PACC, Ezion to facilitate delivery of largest offshore facility ever made

Shell’s Prelude FLNG will leave on a two-month trip to Australia in June.

According to a report by OCBC, Shell’s Prelude FLNG, the world’s largest offshore facility ever constructed, is set to launch from Singapore in late June thanks to contributions by PACC Offshore Services Holdings, Ezion Holdings, and Samsung Heavy Industries. The facility is projected to arrive at its destination in Australia after a two-month journey.

This revolutionary vessel – bigger than the combined size of four football fields and six times the weight of the world’s largest aircraft carrier – compresses the sprawling mass of a traditional land-based LNG plant into a large custom-built barge as was the aim of Shell’s floating natural gas project. Petronas has already deployed the world’s first LNG facility in Malaysia, but Prelude will be far and away the largest.
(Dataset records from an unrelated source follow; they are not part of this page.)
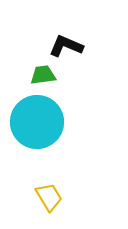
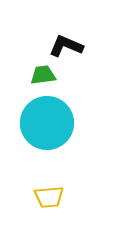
cyan circle: moved 10 px right, 1 px down
yellow trapezoid: rotated 116 degrees clockwise
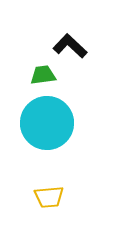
black L-shape: moved 4 px right; rotated 20 degrees clockwise
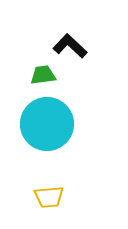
cyan circle: moved 1 px down
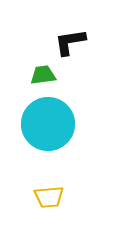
black L-shape: moved 4 px up; rotated 52 degrees counterclockwise
cyan circle: moved 1 px right
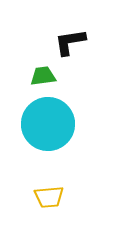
green trapezoid: moved 1 px down
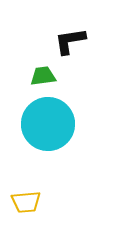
black L-shape: moved 1 px up
yellow trapezoid: moved 23 px left, 5 px down
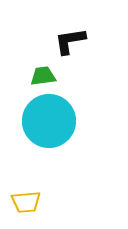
cyan circle: moved 1 px right, 3 px up
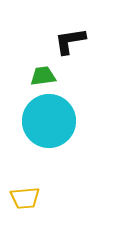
yellow trapezoid: moved 1 px left, 4 px up
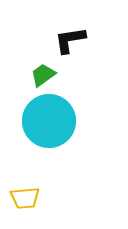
black L-shape: moved 1 px up
green trapezoid: moved 1 px up; rotated 28 degrees counterclockwise
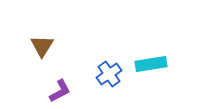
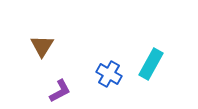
cyan rectangle: rotated 52 degrees counterclockwise
blue cross: rotated 25 degrees counterclockwise
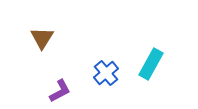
brown triangle: moved 8 px up
blue cross: moved 3 px left, 1 px up; rotated 20 degrees clockwise
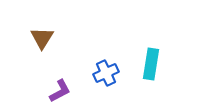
cyan rectangle: rotated 20 degrees counterclockwise
blue cross: rotated 15 degrees clockwise
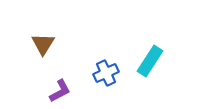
brown triangle: moved 1 px right, 6 px down
cyan rectangle: moved 1 px left, 3 px up; rotated 24 degrees clockwise
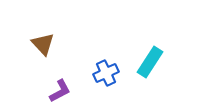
brown triangle: rotated 15 degrees counterclockwise
cyan rectangle: moved 1 px down
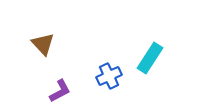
cyan rectangle: moved 4 px up
blue cross: moved 3 px right, 3 px down
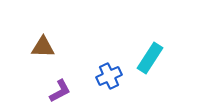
brown triangle: moved 3 px down; rotated 45 degrees counterclockwise
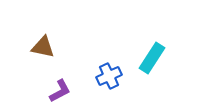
brown triangle: rotated 10 degrees clockwise
cyan rectangle: moved 2 px right
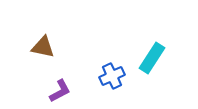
blue cross: moved 3 px right
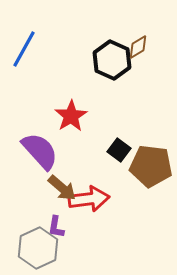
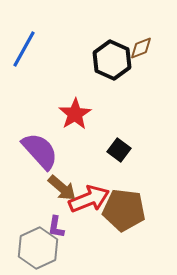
brown diamond: moved 3 px right, 1 px down; rotated 10 degrees clockwise
red star: moved 4 px right, 2 px up
brown pentagon: moved 27 px left, 44 px down
red arrow: rotated 15 degrees counterclockwise
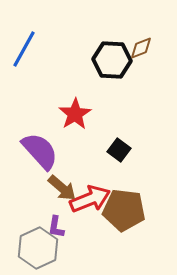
black hexagon: rotated 21 degrees counterclockwise
red arrow: moved 1 px right
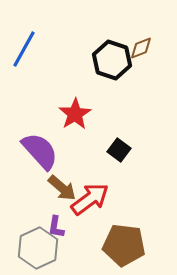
black hexagon: rotated 15 degrees clockwise
red arrow: rotated 15 degrees counterclockwise
brown pentagon: moved 35 px down
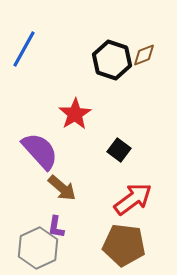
brown diamond: moved 3 px right, 7 px down
red arrow: moved 43 px right
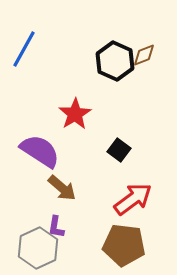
black hexagon: moved 3 px right, 1 px down; rotated 6 degrees clockwise
purple semicircle: rotated 15 degrees counterclockwise
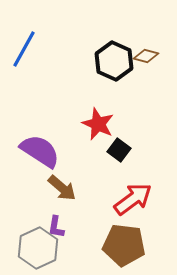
brown diamond: moved 2 px right, 1 px down; rotated 35 degrees clockwise
black hexagon: moved 1 px left
red star: moved 23 px right, 10 px down; rotated 16 degrees counterclockwise
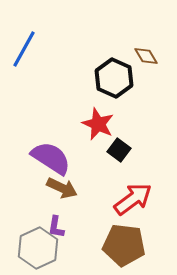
brown diamond: rotated 45 degrees clockwise
black hexagon: moved 17 px down
purple semicircle: moved 11 px right, 7 px down
brown arrow: rotated 16 degrees counterclockwise
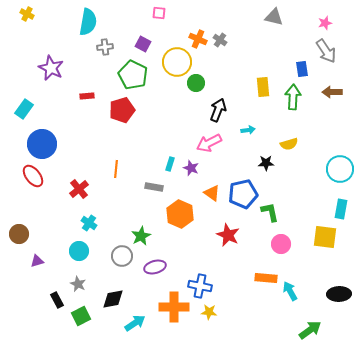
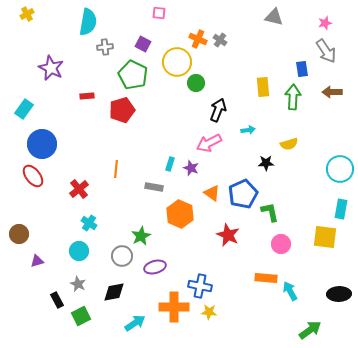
yellow cross at (27, 14): rotated 32 degrees clockwise
blue pentagon at (243, 194): rotated 12 degrees counterclockwise
black diamond at (113, 299): moved 1 px right, 7 px up
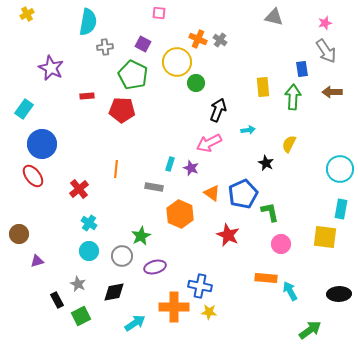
red pentagon at (122, 110): rotated 20 degrees clockwise
yellow semicircle at (289, 144): rotated 132 degrees clockwise
black star at (266, 163): rotated 28 degrees clockwise
cyan circle at (79, 251): moved 10 px right
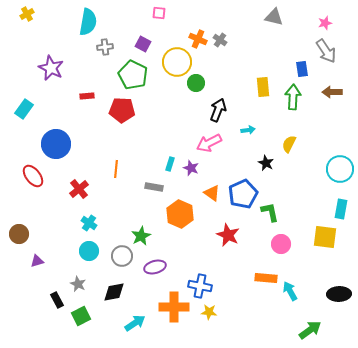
blue circle at (42, 144): moved 14 px right
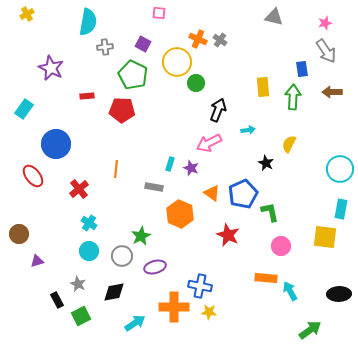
pink circle at (281, 244): moved 2 px down
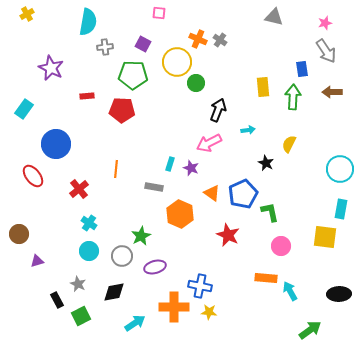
green pentagon at (133, 75): rotated 24 degrees counterclockwise
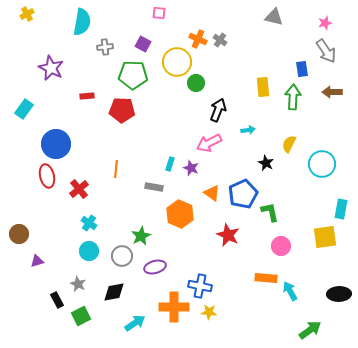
cyan semicircle at (88, 22): moved 6 px left
cyan circle at (340, 169): moved 18 px left, 5 px up
red ellipse at (33, 176): moved 14 px right; rotated 25 degrees clockwise
yellow square at (325, 237): rotated 15 degrees counterclockwise
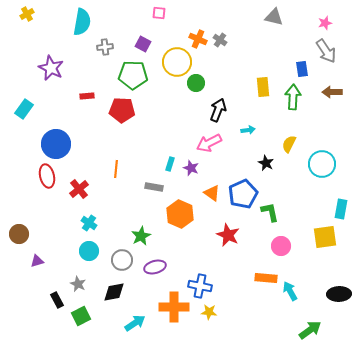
gray circle at (122, 256): moved 4 px down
Two local Singapore companies, PACC Offshore Services Holdings (POSH) and Ezion Holdings, will play a part in supporting this significant project. POSH Terasea, a 50-50 joint venture between POSH and Terasea Pte Ltd (in turn a venture between Ezion and Seabridge Marine Services) will be responsible for the 4800km tow from Samsung, and the positioning of the vessel at the Prelude field in Australia. POSH will also be providing its semi-submersible accommodation vessel POSH Arcadia to house up to 750 workers during the hook-up and commissioning phase, a huge undertaking that could take up to four months, according to Upstream’s sources. For the towing work, five vessels will be deployed – the AHT vessels Terasea Osprey, Terasea Falcon, Terasea Hawk and Terasea Eagle, plus the 16,000 BHP AHTS vessel POSH Champion.

Here’s more from OCBC:

Besides this, POSH Terasea is also scheduled for work for the INPEX Ichthys CPF and FPSO, as well as Egina FPSO unit. Hence after a relatively quiet 1Q17, POSH Terasea is expected to ramp up and remain busy for the rest of the year. This compares to net loss of USD7.8m ($10.8m) in 2016 and net profit of USD15.7m ($21.7m) in 2015. Meanwhile, the overall operating environment for the broader sector remains challenging, especially for the OSV segment and some parts of the offshore accommodation segment. We tweak our USD/SGD assumptions and our FV eases slightly from $0.335 to $0.325.